If they are lying, I do. If I don't then the system is wrong. She is lying. I said, "liar" again. Sentence me for that.
Thirty days is enough to cover both of them.
You didn't want to have this hearing to begin with. You just did it because of reasons you and I only know of.
This thirty days is to run consecutive to any sentence that I have heretofore imposed, or imposed in other cases.
You are changing the sentence now. That's not the way you said it a minute ago.
The second contempt occurred later in the cross-examination of Mrs. Hickman:
Number ten on this list says, "beef stew." Would you tell us your definition of beef stew?
Beef stew is a common thing.
You are talking about a kind of beef stew. I am talking about a hash.
That was not the question you asked.
I asked her what her definition was of beef stew. She said I had a wellrounded menu. I want to know her definition of beef stew.
Go ahead with some other questions, Mr. Theriault.
You can stick the whole G__ d___hearing up your a__.

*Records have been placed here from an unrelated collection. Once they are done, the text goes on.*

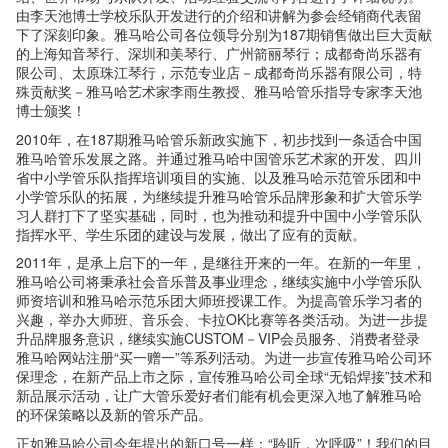
由李天池博士学校乐队开发进行的介绍和讲解为参会经销商代表留
下了深刻印象。雅马哈公司各位领导分别为187期销售做出巨大贡献
的上海知音琴行、深圳和美琴行、广州箭丽琴行；成都奇尚乐器有
限公司、太原珠江琴行，示范专业店－成都奇尚乐器有限公司，特
殊贡献奖－雅马哈艺术家李雨生教授、雅马哈管乐指导专家李天池
博士颁奖！
2010年，在187期雅马哈管乐新政实施下，初步找到一条适合中国
雅马哈管乐发展之路。并通过雅马哈中国管乐艺术家的开发、四川
省中小学管乐队指挥培训项目的实施、以及雅马哈示范管乐团和中
小学管乐队的拓展，为继续提升雅马哈管乐品牌形象和扩大管乐学
习人群打下了坚实基础，同时，也为推动和提升中国中小学管乐队
指挥水平、学生乐团的建设与发展，做出了应有的贡献。
2011年，是承上启下的一年，是继往开来的一年。在新的一年里，
雅马哈公司将秉承社会音乐普及事业理念，继续实施中小学管乐队
师资培训和雅马哈示范乐团大师班授课工作。为提高管乐学习者的
兴趣，举办大师班、音乐会、卡拉OK比赛等各类活动。为进一步提
升品牌服务意识，继续实施CUSTOM－VIP会员服务、消费者登录
雅马哈网站注册“买一赠一”等系列活动。为进一步宣传雅马哈公司环
保理念，在新产品上市之际，宣传雅马哈公司全球“无铅焊接”技术和
新品展示活动，让广大管乐爱好者们能有机会更深入地了解雅马哈
的环保策略以及新的管乐产品。
正如雅马哈公司今年提出的新口号一样：“聆听，次呼吸”！我们的目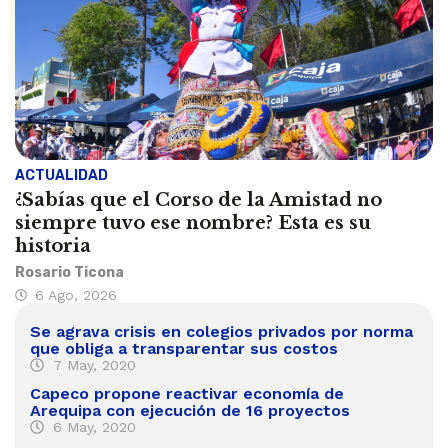
ACTUALIDAD
¿Sabías que el Corso de la Amistad no
siempre tuvo ese nombre? Esta es su
historia
Rosario Ticona
6 Ago, 2026
Se agrava crisis en colegios privados por norma
que obliga a transparentar sus costos
7 May, 2020
Capeco propone reactivar economía de
Arequipa con ejecución de 16 proyectos
6 May, 2020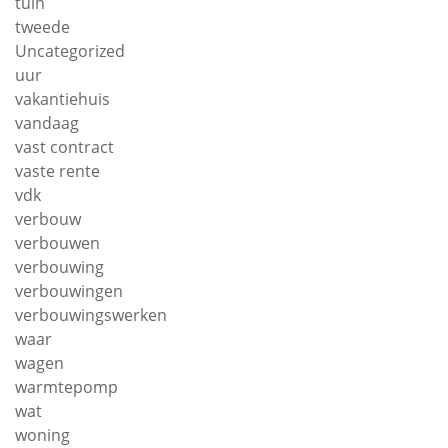
tuin
tweede
Uncategorized
uur
vakantiehuis
vandaag
vast contract
vaste rente
vdk
verbouw
verbouwen
verbouwing
verbouwingen
verbouwingswerken
waar
wagen
warmtepomp
wat
woning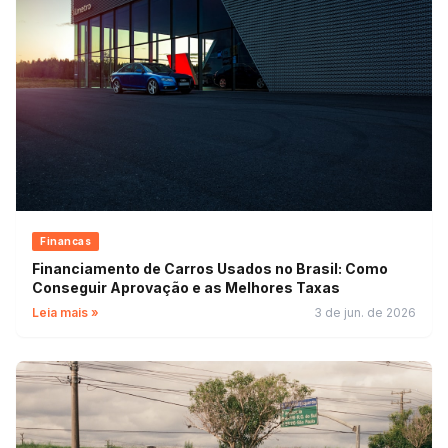
Financas
Financiamento de Carros Usados no Brasil: Como
Conseguir Aprovação e as Melhores Taxas
Leia mais »
3 de jun. de 2026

I hold you in contempt of Court-
F___you and your contempt-
Sixty days, and it is to be served consecutive to any previously imposed by this or some other Court. All right. You may come down.
A hearing? You call this a hearing?
All right. Take him away.
In one communication to the court, Theriault threatened: "Is it going to take another Attica, another 'escape', bloodshed? What is it going to take, Mr. Pittman? You better do something, before defendant does."